The voting game
I came across this article from the Telegraph via Clive Davis:
Like many others, a young Fatah activist wished yesterday he could go back in time and replay the Palestinian elections all over again.
"I voted Hamas so that my own Fatah Party would be shocked and change its ways," he said, giving his name only as Mohamed, in the Palmeira cafe in Gaza City. "I thought Hamas would come second.
"But this is a game that went too far. Nobody thought Hamas would win - even them. I know lots of people who voted Hamas, who regret it now. If I could vote again, I would vote for Fatah."
I wonder how large a group he represents.
It's always a bad idea to treat a vote as a game or a protest.

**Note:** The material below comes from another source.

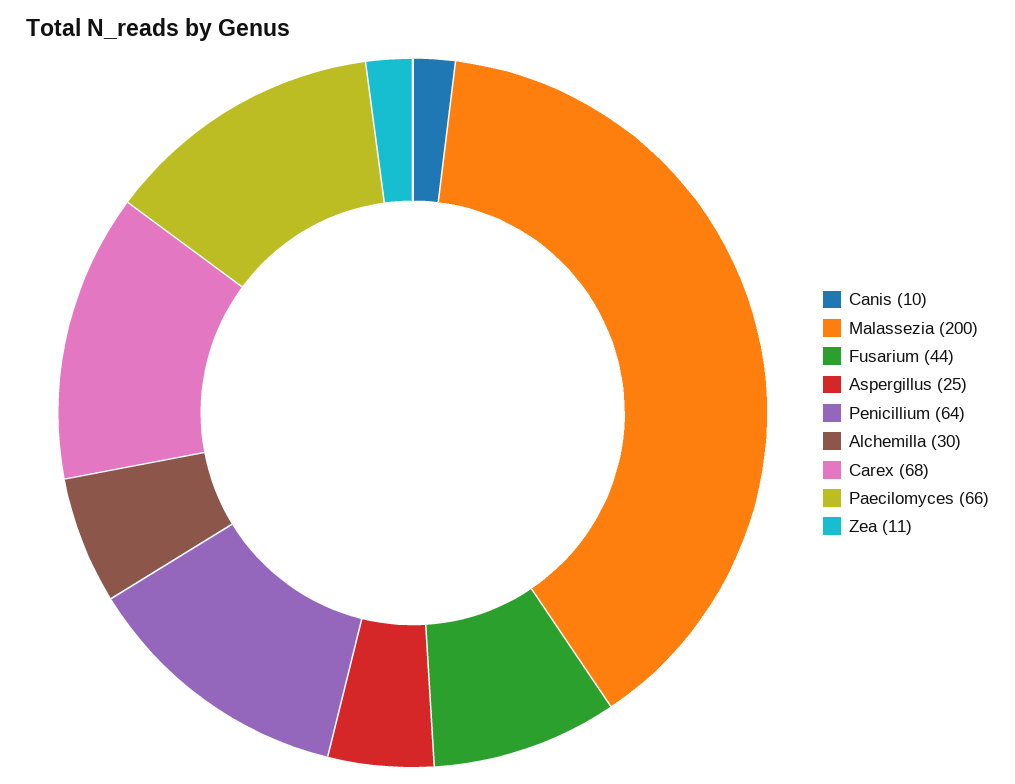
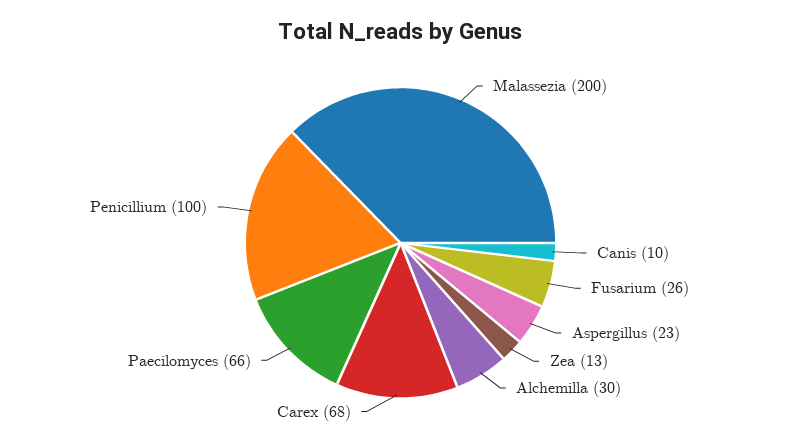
Fusarium: 44 -> 26
Aspergillus: 25 -> 23
Penicillium: 64 -> 100
Zea: 11 -> 13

Or, rather, it's not so terrible if only a few individuals do it. But each person has no idea whether he/she represents an isolated case or is part of a vast trend. If a large bloc of voters happens to decide to play the same game at the same time, the results could well be catastrophic.
I've always been amazed at people in this country who fail to vote through apathy, or who vote for third-party candidates without a chance of winning because "there's really no difference between the Democrats and the Republicans."
There may not have seemed to have been all that much difference between Fatah and Hamas, either, except a matter of emphasis: corruption and violence vs. violence and corruption. But voting for one when you would prefer the other is a stupid and dangerous game.